Passage for review:
※ ※ ※

Day 2. Not Day 1, not Day 50. Day 2 is the day the motivation from starting has worn off, and the finish line isn't in sight yet. This is where most challenges quietly die.
So here's mine.
Same format as yesterday: the Linux task and the AWS task from the session, plus what actually matters about each one once you've done it a few hundred times in production. Today, both tasks come down to the same idea. Controlling access. Who gets in, and from where.
Task 1 (Linux): Create a User That Expires on Its Own
The task: create an account that switches itself off on a set date. This is what you set up for a contractor, an auditor, anyone with temporary access.
# Create the user with an expiry date (format: YYYY-MM-DD)
sudo useradd -e 2026-12-31 username
# Verify the expiry date is set
sudo chage -l username
Key points:
-
useradd -esets the expiry at the moment you create the account, so there's no follow-up task to remember. -
chage -llists the account's ageing settings. ConfirmAccount expiresshows the date you set.
The accounts that cause incidents aren't the ones you remember to remove. They're the ones you forget. Setting the expiry at creation means there's nothing to forget. In a regulated environment, a contractor account with no end date is exactly the kind of thing that turns up in an access review with your name next to it.

※ ※ ※

Job 1:
Print the stretch of the Day 2 post from "Day 2. Not Day" through "with temporary access.".
Job 2:
Answer these questions from the Day 2 post:
(a) According to the post, what single idea do both of the day's tasks come down to?
(b) For whom does the post say an account that switches itself off on a set date is set up?
(c) What command does the post give to verify that the expiry date is set?
The Day 2 post is all you need; the records can be left aside.

Data for review:

※ ※ ※

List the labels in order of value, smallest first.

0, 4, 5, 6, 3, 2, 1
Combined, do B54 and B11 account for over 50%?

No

※ ※ ※

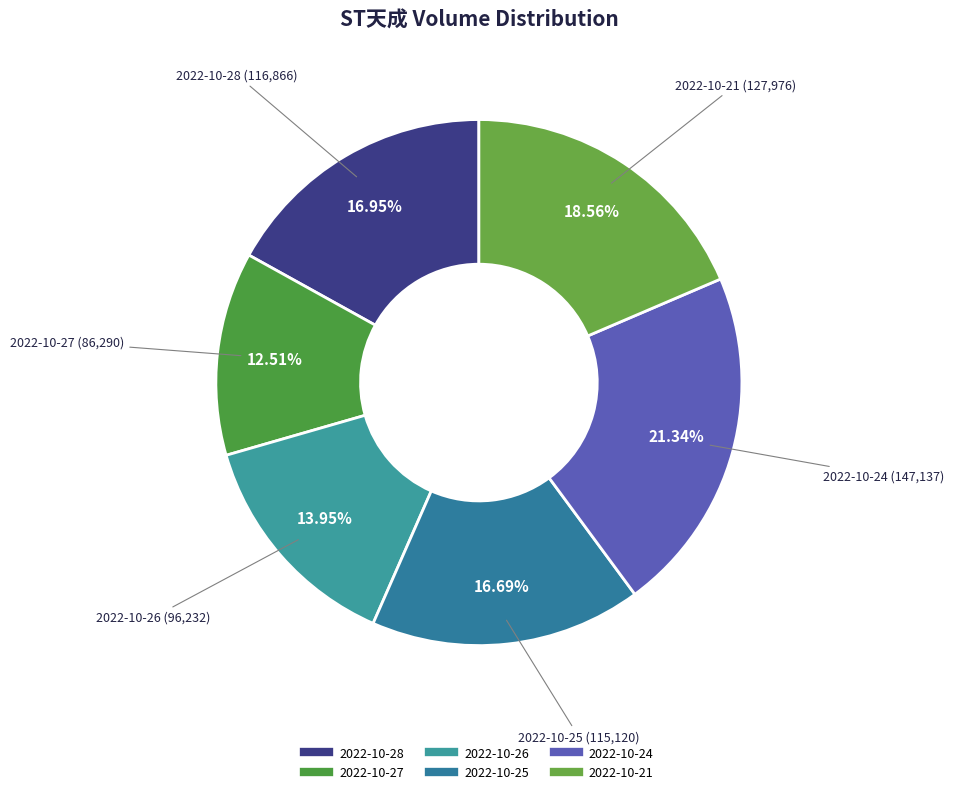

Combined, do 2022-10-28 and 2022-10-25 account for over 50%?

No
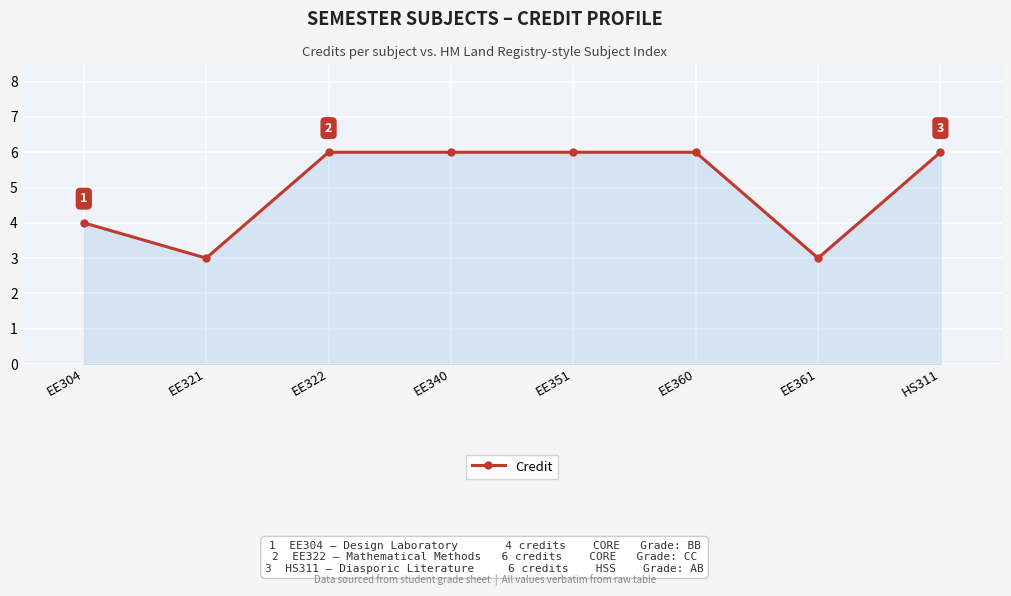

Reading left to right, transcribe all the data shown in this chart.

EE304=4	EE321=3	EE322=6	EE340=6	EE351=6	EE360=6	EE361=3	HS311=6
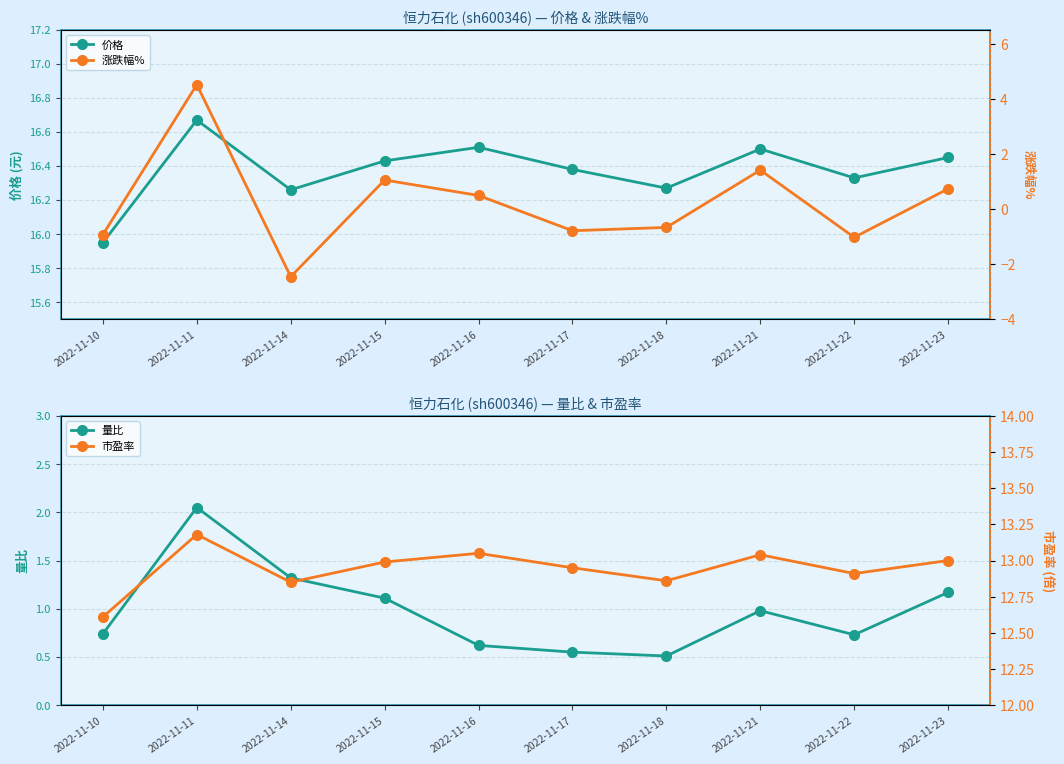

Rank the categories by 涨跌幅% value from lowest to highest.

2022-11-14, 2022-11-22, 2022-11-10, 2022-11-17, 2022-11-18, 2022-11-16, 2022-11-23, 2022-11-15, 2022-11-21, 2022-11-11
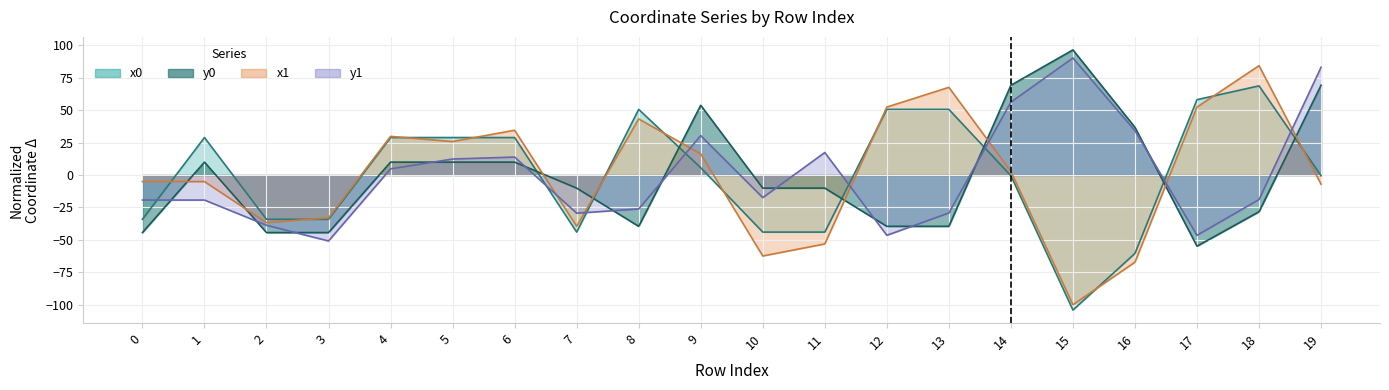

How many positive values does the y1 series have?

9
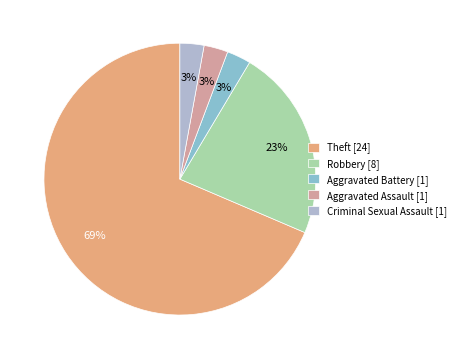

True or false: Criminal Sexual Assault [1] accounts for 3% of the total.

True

※ ※ ※

Output 1:
Day 2. Not Day 1, not Day 50. Day 2 is the day the motivation from starting has worn off, and the finish line isn't in sight yet. This is where most challenges quietly die.
So here's mine.
Same format as yesterday: the Linux task and the AWS task from the session, plus what actually matters about each one once you've done it a few hundred times in production. Today, both tasks come down to the same idea. Controlling access. Who gets in, and from where.
Task 1 (Linux): Create a User That Expires on Its Own
The task: create an account that switches itself off on a set date. This is what you set up for a contractor, an auditor, anyone with temporary access.

Output 2:
(a) Controlling access: who gets in, and from where.
(b) A contractor, an auditor, or anyone with temporary access.
(c) sudo chage -l username